I'm trying to create a program which outputs how many times a specific character was used.
For example, if the sentence is I like bikes!
The output should be:
I = 1
l = 1
i = 2
k = 2
e = 2
b = 1
s = 1
! = 1
However my program does this
I = 1
l = 1
i = 2
k = 1
e = 2
b = 1
i = 2
k = 2
e = 2
s = 1
! = 1
So its doubling up the letters.
def count_char(text):
for char in text:
count = text.count(char)
print(char + ' = ' + str(count))
How can I fix this?
Instead of going through all the characters in text, go through all the characters in the alphabet, but report only those that are present:
def count_char(text):
for char in string.ascii_letters:
count = text.count(char)
if count:
print(char + ' = ' + str(count))
I suggest initializing a dictionary and updating the values as you run the for loop
def count_char(text):
answer={}
for char in text:
if char in answer:
answer[char]+=1
else:
answer[char]=1
print(answer)
this should give you the desired answer
If you want your output it ordered, you can derive a class from OrderedDict and Counter. If order does not matter, you can use Counter directly (as suggested by @user3483203 in a comment to your question).
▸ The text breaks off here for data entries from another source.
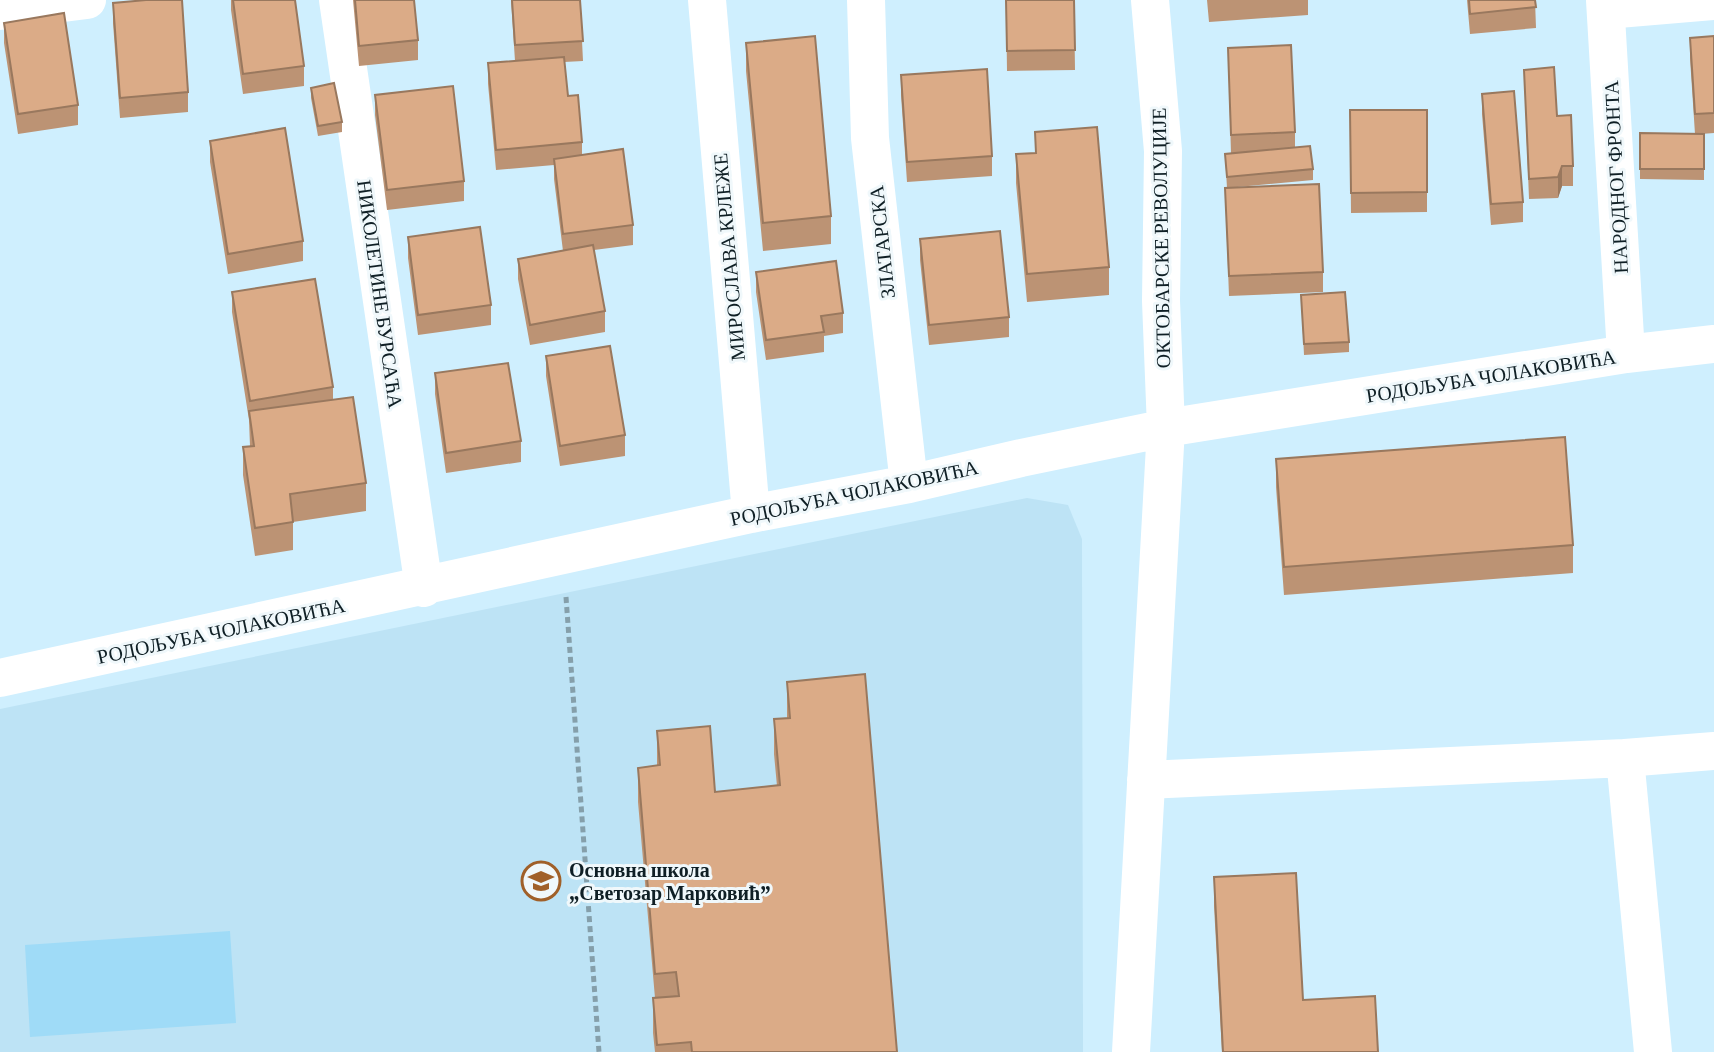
<svg xmlns="http://www.w3.org/2000/svg" width="1714" height="1052" font-family="'Crimson Pro',serif">
  <style>
    .built { fill: #bde3f5 }
    .green { fill: #9fdbf7 }
    .lines { fill: none; stroke-linecap: round; stroke-linejoin: round }
    .path { stroke: #859faa; stroke-width: 5; stroke-dasharray: 6 4; stroke-linecap: butt }
    .street { stroke: #fff; stroke-width: 38 }
    .wall { fill: #bc9374 }
    .shaded-wall { fill: #99785e }
    .building { fill: #dbab87; stroke: #99785e; stroke-width: 2 }
    .labels { text-anchor: middle; dominant-baseline: central; stroke-width: 6; stroke-linejoin: round; paint-order: stroke }
    .street-label { font-size: 20px; fill: #0f1f25; stroke: #f0f8fb }
    .poi-label { font-size: 20px; font-weight: bold; fill: #0f1f25; stroke: #f0f8fb; text-anchor: start }
  </style>
  <rect width="100%" height="100%" fill="#cfeffe"/>
  <path class="built" d="M1027,498L1068,505L1082,539L1083,1052H0V709Z"/>
  <path class="green" d="M230,931L236,1023L30,1037L25,945Z"/>
  <g class="lines">
    <path class="path" d="M566,597L599,1052"/>
    <path class="street" d="M338,0L424,588
      M707,0L751,514
      M866,0L870,138L909,484
      M1605,0L1626,354
      M1606,10L1714,1
      M0,11L87,0
      M0,678L751,514L909,484L1021,458L1166,428L1626,354L1714,344
      M1625,758L1653,1052
      M1146,780L1625,758L1714,751
      M1131,1052L1166,428L1161,301L1163,151L1150,0"/>
  </g>
  <path class="wall" d="M231,0H295L304,66V86L243,94L231,10Z
    M353,0H414L418,40V60L359,66Z
    M511,0H580L583,61L564,62L568,96L582,142V155L633,225V245L594,250L605,311V332L530,345L518,279V259L563,251L554,179V165L496,170L488,84V63L515,61Z
    M1006,0H1074L1075,70L1007,71Z
    M1207,0H1308V15L1209,22Z
    M1467,0H1535L1536,28L1470,34Z
    M113,3L188,92V112L120,118L113,23Z
    M4,23L78,105V125L18,134L4,43Z
    M1714,36V133L1701,134H1704V180L1640,179V133L1695,134L1690,58V38Z
    M746,43L831,216V244L763,251L746,71Z
    M1228,48L1295,132V147L1313,169V180L1227,188L1225,154H1231Z
    M1524,70L1557,116L1573,166V186H1562L1558,198L1529,199Z
    M901,75L992,156V176L907,182L901,95Z
    M311,88L342,122V132L318,136L311,98Z
    M1482,94L1523,202V222L1491,225L1482,114Z
    M375,95L464,181V201L387,210L375,115Z
    M1350,110H1427V212L1351,213Z
    M1035,132L1109,267V295L1027,302L1016,183V154L1035,153Z
    M210,141L303,241V261L228,274L210,162Z
    M1225,188L1323,272V292L1229,296Z
    M408,237L491,305V325L418,335L408,258Z
    M920,239L1009,317V337L929,345L920,260Z
    M756,272L843,313V333L824,336V352L766,360L756,292Z
    M232,292L333,387V400L366,483V511L293,522V550L255,556L243,475V447L250,446L249,420L232,312Z
    M1301,295L1349,342V352L1304,355Z
    M546,356L625,435V456L560,466L546,376Z
    M435,373L521,441V462L446,473L435,394Z
    M1276,459L1573,545V573L1284,595L1276,487Z
    M787,682L897,1052H655L653,1033V998H655L638,802V768L657,766V731L715,792L777,786L774,754V719L787,718Z
    M1214,877L1303,1000L1378,1052H1222L1214,906Z"/>
  <path class="shaded-wall" d="M1562,166V186L1558,198V177Z"/>
  <path class="building" d="M146,0H182L188,92L120,98L113,3Z
    M233,0H295L304,66L243,74Z
    M355,0H414L418,40L359,46Z
    M512,0H580L583,41L515,45Z
    M1006,0H1074L1075,50L1007,51Z
    M1469,0H1535L1536,7L1470,14Z
    M64,13L78,105L18,114L4,23Z
    M815,36L831,216L763,223L746,43Z
    M1714,36V113L1695,114L1690,38Z
    M1291,45L1295,132L1231,135L1228,48Z
    M564,57L568,96L578,95L582,142L496,150L488,63Z
    M1554,67L1557,116L1571,115L1573,166H1562L1558,177L1529,179L1524,70Z
    M987,69L992,156L907,162L901,75Z
    M334,83L342,122L318,126L311,88Z
    M453,86L464,181L387,190L375,95Z
    M1514,91L1523,202L1491,204L1482,94Z
    M1350,110H1427V192L1351,193Z
    M1097,127L1109,267L1027,274L1016,154L1036,153L1035,132Z
    M285,128L303,241L228,254L210,141Z
    M1640,133L1704,134V169H1640Z
    M1310,146L1313,169L1227,177L1225,154Z
    M623,149L633,225L563,234L554,159Z
    M1319,184L1323,272L1229,276L1225,188Z
    M480,227L491,305L418,315L408,237Z
    M1000,231L1009,317L929,325L920,239Z
    M593,245L605,311L530,325L518,259Z
    M836,261L843,313L821,316L824,332L766,340L756,272Z
    M315,279L333,387L250,401L232,292Z
    M1345,292L1349,342L1304,344L1301,295Z
    M610,346L625,435L560,446L546,356Z
    M508,363L521,441L446,453L435,373Z
    M353,397L366,483L290,494L293,522L255,528L243,447L254,446L249,411Z
    M1565,437L1573,545L1284,567L1276,459Z
    M865,674L897,1052H692L691,1042L657,1045L653,998L679,996L676,972L655,974L638,768L660,765L657,731L710,726L715,792L780,785L774,719L790,718L787,682Z
    M1296,873L1303,1000L1375,996L1378,1052H1223L1214,877Z"/>
  <defs>
    <g id="school-ring" transform="scale(2)"><circle r="9.5" fill="#f0f8fb" stroke="#a06029" stroke-width="1.5"/><path d="M0-5L7-2L0 1L-7-2ZM-4 1L0 2.5L4 1V4Q0 6-4 4Z" fill="#a06029"/></g>
  </defs>
  <g fill-rule="evenodd">
    <use href="#school-ring" x="541" y="881"/>
  </g>
  <g class="labels">
    <g class="street-label">
      <text transform="translate(1616 177) rotate(-93)">НАРОДНОГ ФРОНТА</text>
      <text transform="translate(1161 238) rotate(-91)">ОКТОБАРСКЕ РЕВОЛУЦИЈЕ</text>
      <text transform="translate(882 242) rotate(-96)">ЗЛАТАРСКА</text>
      <text transform="translate(729 257) rotate(-95)">МИРОСЛАВА КРЛЕЖЕ</text>
      <text transform="translate(380 294) rotate(82)">НИКОЛЕТИНЕ БУРСАЋА</text>
      <text transform="translate(1491 376) rotate(-9)">РОДОЉУБА ЧОЛАКОВИЋА</text>
      <text transform="translate(854 493) rotate(-12)">РОДОЉУБА ЧОЛАКОВИЋА</text>
      <text transform="translate(221 631) rotate(-12)">РОДОЉУБА ЧОЛАКОВИЋА</text>
    </g>
    <g class="poi-label">
      <text x="569" y="870">Основна школа<tspan x="569" dy="23">„Светозар Марковић”</tspan></text>
    </g>
  </g>
</svg>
from collections import OrderedDict, Counter
class OrderedCounter(Counter, OrderedDict):
pass
s = "I like bikes!"
c = OrderedCounter(s)
for char, count in c.items():
if char.strip(): # skip blanks
print(char + ' = ' + str(count))
Output:
I = 1
l = 1
i = 2
k = 2
e = 2
b = 1
s = 1
! = 1
You can try this:
def char_counter_printer(string):
if type(string) is not str:
return False
else:
chardict={}
charlist=[]
for char in string:
try:
chardict[char]+=1
except:
chardict[char]=1
charlist.append(char)
for ch in charlist:
if(ch.strip()):
print(ch,'=',chardict[ch])
char_counter_printer('I Like bikes!')
the output is:
I = 1
L = 1
i = 2
k = 2
e = 2
b = 1
s = 1
! = 1
as expected.